*** Block opens ***
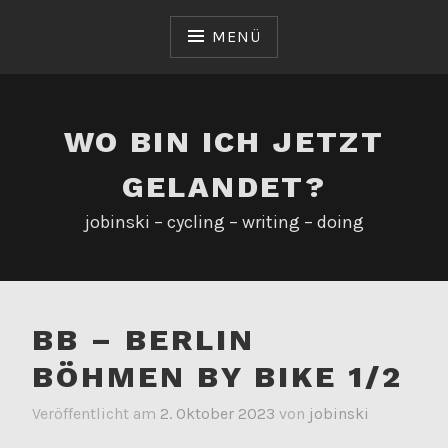
Zum
Inhalt
MENÜ
springen
WO BIN ICH JETZT
GELANDET?
jobinski – cycling – writing – doing
BB – BERLIN
BÖHMEN BY BIKE 1/2
Veröffentlicht am
2. Oktober 2023
von
jobinski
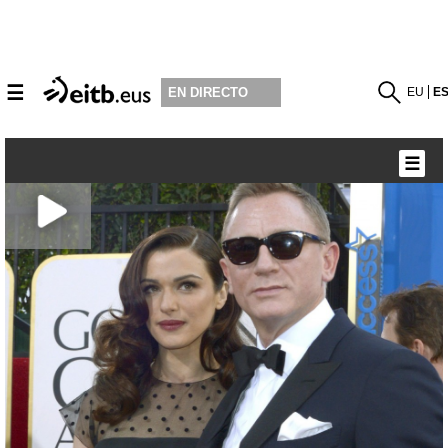
☰
EU
E
EN DIRECTO
☰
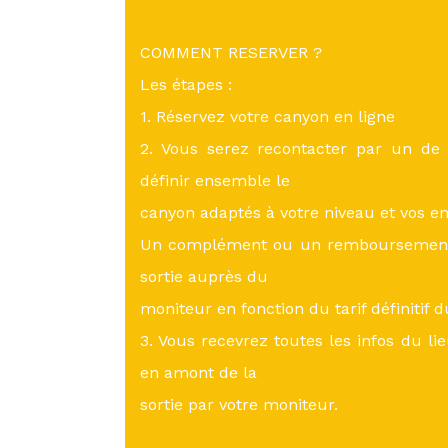
COMMENT RESERVER ?
Les étapes :
1. Réservez votre canyon en ligne
2. Vous serez recontacter par un de
définir ensemble le
canyon adaptés à votre niveau et vos en
Un complément ou un remboursement p
sortie auprès du
moniteur en fonction du tarif définitif 
3. Vous recevrez toutes les infos du li
en amont de la
sortie par votre moniteur.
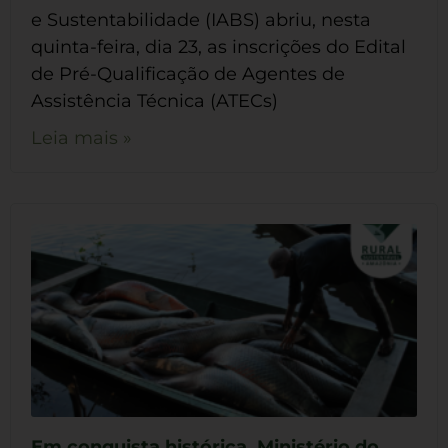
e Sustentabilidade (IABS) abriu, nesta
quinta-feira, dia 23, as inscrições do Edital
de Pré-Qualificação de Agentes de
Assistência Técnica (ATECs)
Leia mais »
Em conquista histórica, Ministério do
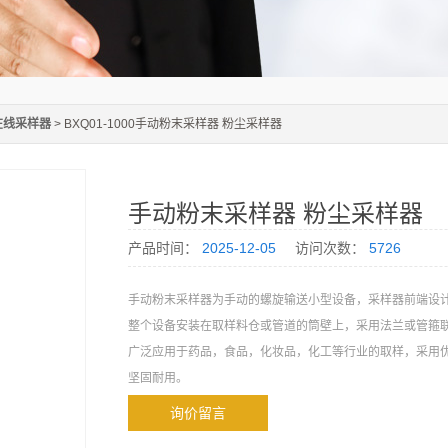
在线采样器
> BXQ01-1000手动粉末采样器 粉尘采样器
手动粉末采样器 粉尘采样器
产品时间：
2025-12-05
访问次数：
5726
手动粉末采样器为手动的螺旋输送小型设备，采样器前端设
整个设备安装在取样料仓或管道的筒壁上，采用法兰或管箍
广泛应用于药品，食品，化妆品，化工等行业的取样，采用
坚固耐用。
询价留言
*** Block closes ***
What to do: Write out every line of text from the material above without changing a character, and leave the pictures out of your answer.

Problem solution:
Zum
Inhalt
MENÜ
springen
WO BIN ICH JETZT
GELANDET?
jobinski – cycling – writing – doing
BB – BERLIN
BÖHMEN BY BIKE 1/2
Veröffentlicht am
2. Oktober 2023
von
jobinski
☰
EU
E
EN DIRECTO
☰
COMMENT RESERVER ?
Les étapes :
1. Réservez votre canyon en ligne
2. Vous serez recontacter par un de
définir ensemble le
canyon adaptés à votre niveau et vos en
Un complément ou un remboursement p
sortie auprès du
moniteur en fonction du tarif définitif 
3. Vous recevrez toutes les infos du li
en amont de la
sortie par votre moniteur.
e Sustentabilidade (IABS) abriu, nesta
quinta-feira, dia 23, as inscrições do Edital
de Pré-Qualificação de Agentes de
Assistência Técnica (ATECs)
Leia mais »
Em conquista histórica, Ministério do
在线采样器
> BXQ01-1000手动粉末采样器 粉尘采样器
手动粉末采样器 粉尘采样器
产品时间：
2025-12-05
访问次数：
5726
手动粉末采样器为手动的螺旋输送小型设备，采样器前端设
整个设备安装在取样料仓或管道的筒壁上，采用法兰或管箍
广泛应用于药品，食品，化妆品，化工等行业的取样，采用
坚固耐用。
询价留言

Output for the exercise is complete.